同年6月26日。ハリウッド通り、チャイニーズ・シアターの正面歩道に残した、マリリンの両手と靴の型。その靴の右のヒールは、左より深くくっきりと窪んでいた。
――ふさわしい靴を与えれば、女の子は世界を征服することだってできる――
Byマリリン・モンロー
*参考文献「究極のマリリン・モンロー」ソフトバンククリエイティブ2006年
公募ガイド/小説でもどうぞ2021年12月 投稿(お題・賭け)
【後書き】
お気に入りの“赤い靴シリーズ”ラストを飾る予定のマリリンネタだったのに、またもや締め切りのために5ページに。書きたいエピソード沢山あったのに、悔しい。(涙)
私が「悲しい成功者」と呼ぶ人間がいます。マリリン・モンローとコナン・ドイルです。
モンローは女優になるために、あらゆる努力の末、「馬鹿でキュートなブロンド娘」とゆうキャラクターを、完璧に演じてスターへと上り詰めます。けれども彼女の本当になりたかった女優は「演技派女優」であり、マリリンはなりふり構わずそのための努力を続けますが、世間はマリリンに「馬鹿なブロンド」以外になることを許さず、夢叶うことなく36歳で死亡。(*注)“虹の彼方に”は、彼女の葬儀で流れた彼女の大好きな曲でした。地位も名声も得て、成功者と持て囃されながら、なりたい本当の自分になることを許されず、失意の中死んでいった、悲しい女性。一見何の関わりもない(でも、どちらも私の大好きな)ミステリー作家のドイルと、アメリカのセックス・シンボル、モンロー。ドイルもまた、スコットの「アイバンホー」のような歴史小説家を夢見で書き続けましたが、誰にも認めてもらえませんでした。彼の本質は短編作家であり、長編には向いていなかったのです。“なりたい自分が、自分に向いているとは限らない”世界的名声の中、二人の人生は幸せだったのでしょうか?
「なまじ成功などしなければ」と思ってしまう私です。
人生と言う時間を削って、好きでもないことを必死にやって、お金をいただくのが「仕事」と言うもの何でございますけれど。
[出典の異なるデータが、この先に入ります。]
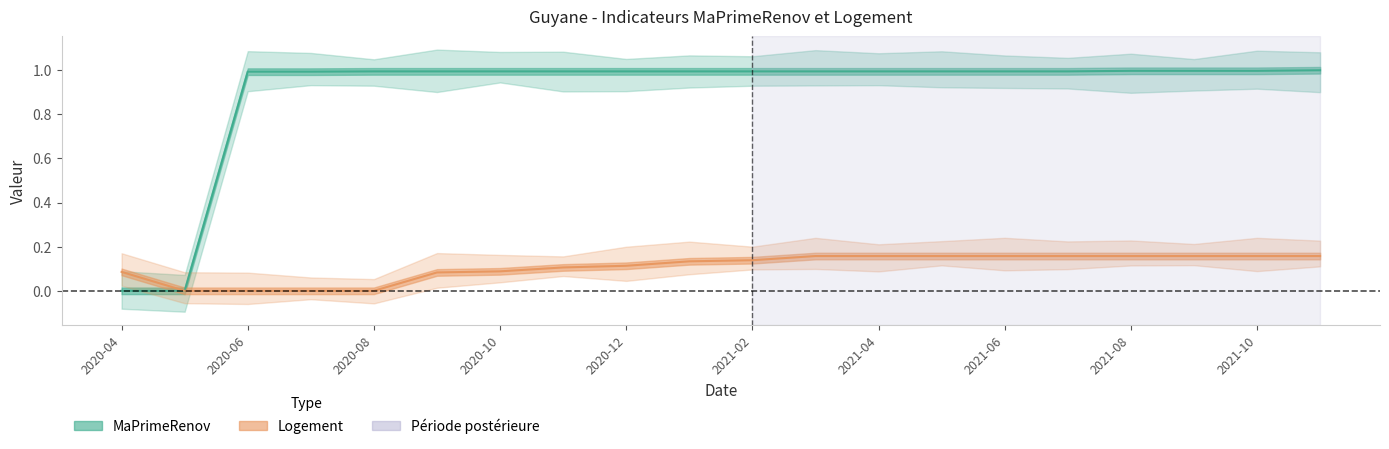

What is the difference between the maximum and minimum values in the Logement series?

0.2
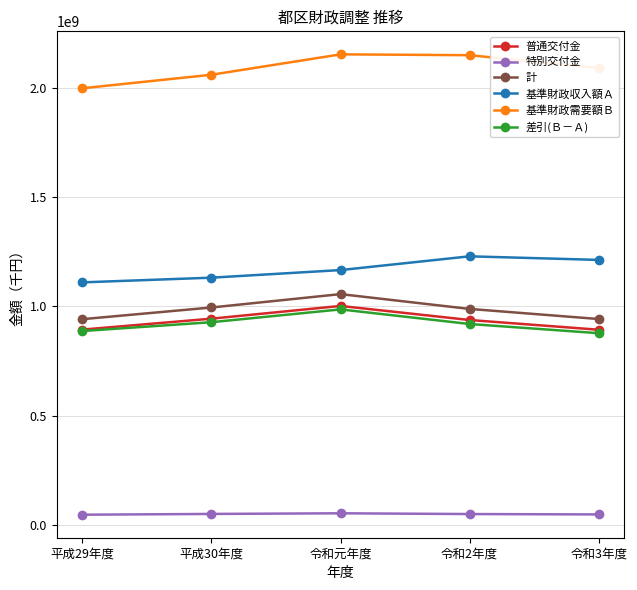

Read the 基準財政需要額Ｂ value at 令和元年度.

2152760400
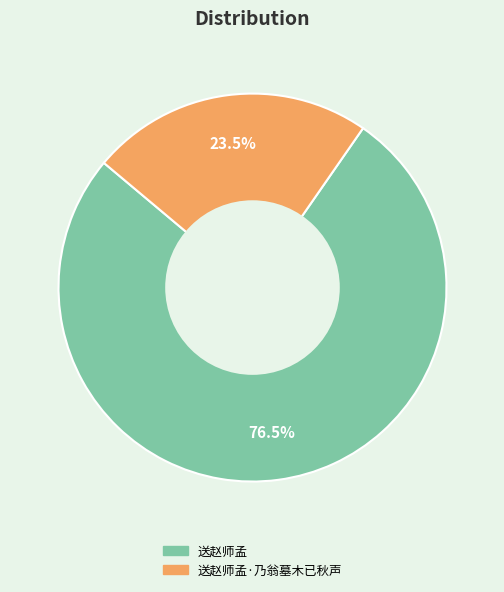

How many slices are in this pie chart?

2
マリリンは1960年「お熱いのがお好き」で、「ゴールデンブルーグローブ賞/主演女優賞」を受賞しています。私個人としては「百万長者と結婚する方法」のメガネをかけた女の子役が一番好きです。
(*注)モンローの検死解剖をしたのは日本人“トーマス野口”(本名、野口恒富・ツネトミから、トミーとなり、通り名がトーマスになりました)ロバート・ケネディの検死も彼です。カリフォルニア州の主任検死官を務めた人で、アメリカの司法解剖システムの確立に寄与しました。(テレビドラマ“Dr.刑事クインシー”のモデル)1999年端宝章受与。
モンローは本当に自殺か、あるいは殺されたのか?トーマス野口の3時間をかけた誠実な仕事にもかかわらず、結果は「不明」。DNA鑑定さえ確立していなかった時代、今の科学技術で検査できていればと、悔やまれます。